LF: spontaneity and serendipity

Ioana Finichiu

As the weeks roll into months since our routine was put on hold and we started adapting to social/physical distancing and remote work, I see signs of increasing restlessness and search for connections we were able to (more easily) make in a pre-COVID world.

These days, despite the many tools available to help us stay connected 24/7, conversations seem to be transactional and mostly limited to our daily work bubbles. Gone are the days where you could run into an acquaintance at a coffee shop between meetings, catch up on your respective work and learn about new projects and potential connections. Gone also the opportunities to linger after a particularly invigorating conference talk to exchange with the speaker, or the hallway chit-chat between sessions, often equally as impactful as anything heard in a formal setting.

I hear people say they are eager to return to the office and how they crave the daily exchanges with peers. Some folks would benefit from going to a physical office environment, where the temperature is comfortable, where dedicated ergonomic work spaces are available, and distractions from combining home and work life are less intrusive. More often, though, people cite spontaneous human interaction as a reason for wanting to return to office spaces.

But in a world where a simple run to the convenience store requires planning and a checklist of items to bring, is there really still such a thing as spontaneous interaction?
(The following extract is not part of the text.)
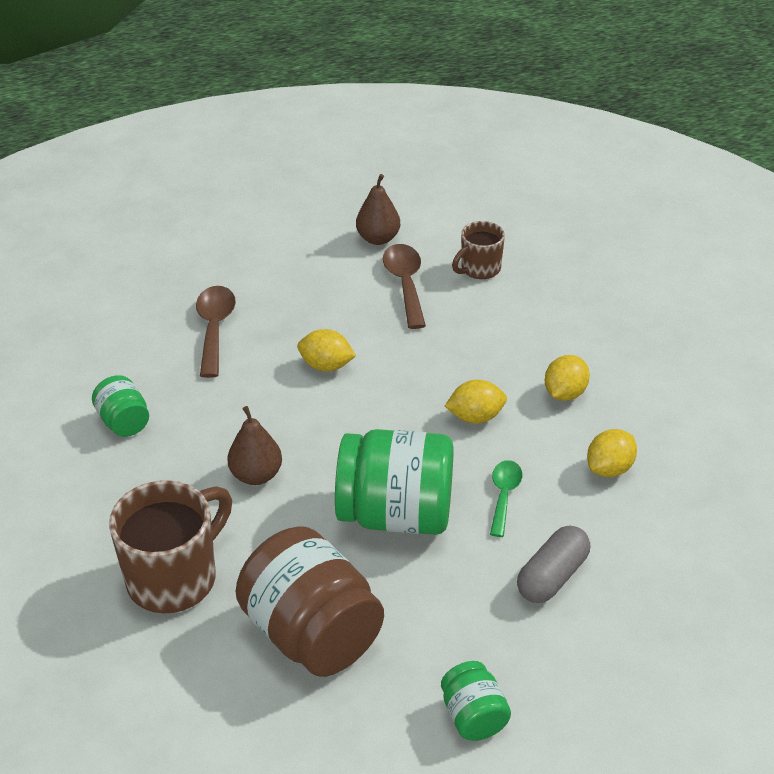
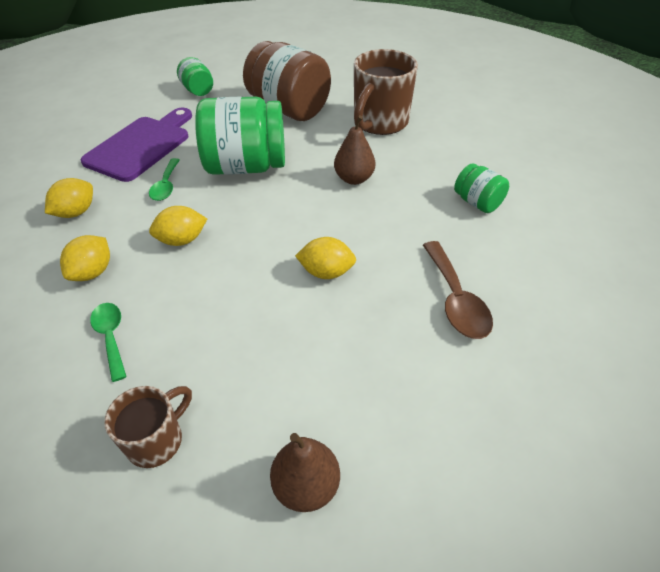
camera: 170 degrees right, 5 degrees up
brown spoon [383,244,426,329] -> none
grey capsule [517,525,590,603] -> purple cutting board [80,108,192,182]
none -> green spoon [90,303,127,382]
Or do we have to get creative and intentional about creating new spaces for this to happen?

Return-to-occupancy plans attempt to spell out a new normal with anywhere between 15 to 60% occupancy rates. In reality, what that looks like will be wildly different in every city and even for every organization. What is to become of the ‘elevator pitch’ if only one person may ride in an elevator at a time? Randomly running into a colleague from another work area? Highly unlikely – what is likely to happen is you both book the same office time slot and agree to meet up. We are far from spontaneous team huddles and team meetings where 12 people squeeze into a small boardroom, and even farther from hundreds (or thousands) of people milling around an industry conference, exchanging ideas, contact info, and sketching plans for collaboration. Shaking hands to seal the deal is practically vintage now.

Where does that leave the (largely unsatisfied) need for networking, netweaving, and connecting with others for yet-to-be-discovered common schemes? How about the folks who rely on these connections to find a job or expand their knowledge? Will we enter a creative vacuum as our growth and perspective become limited by the bubbles we already belong to?

In a world designed to minimize physical interaction, how do we satisfy our craving for spontaneous, on-the-fly exchanges and seemingly random path-crossing? In other words, how do we add serendipity and spontaneity into meticulously orchestrated physical interactions designed to keep us safe? It is, indeed, a brave new (planners’) world.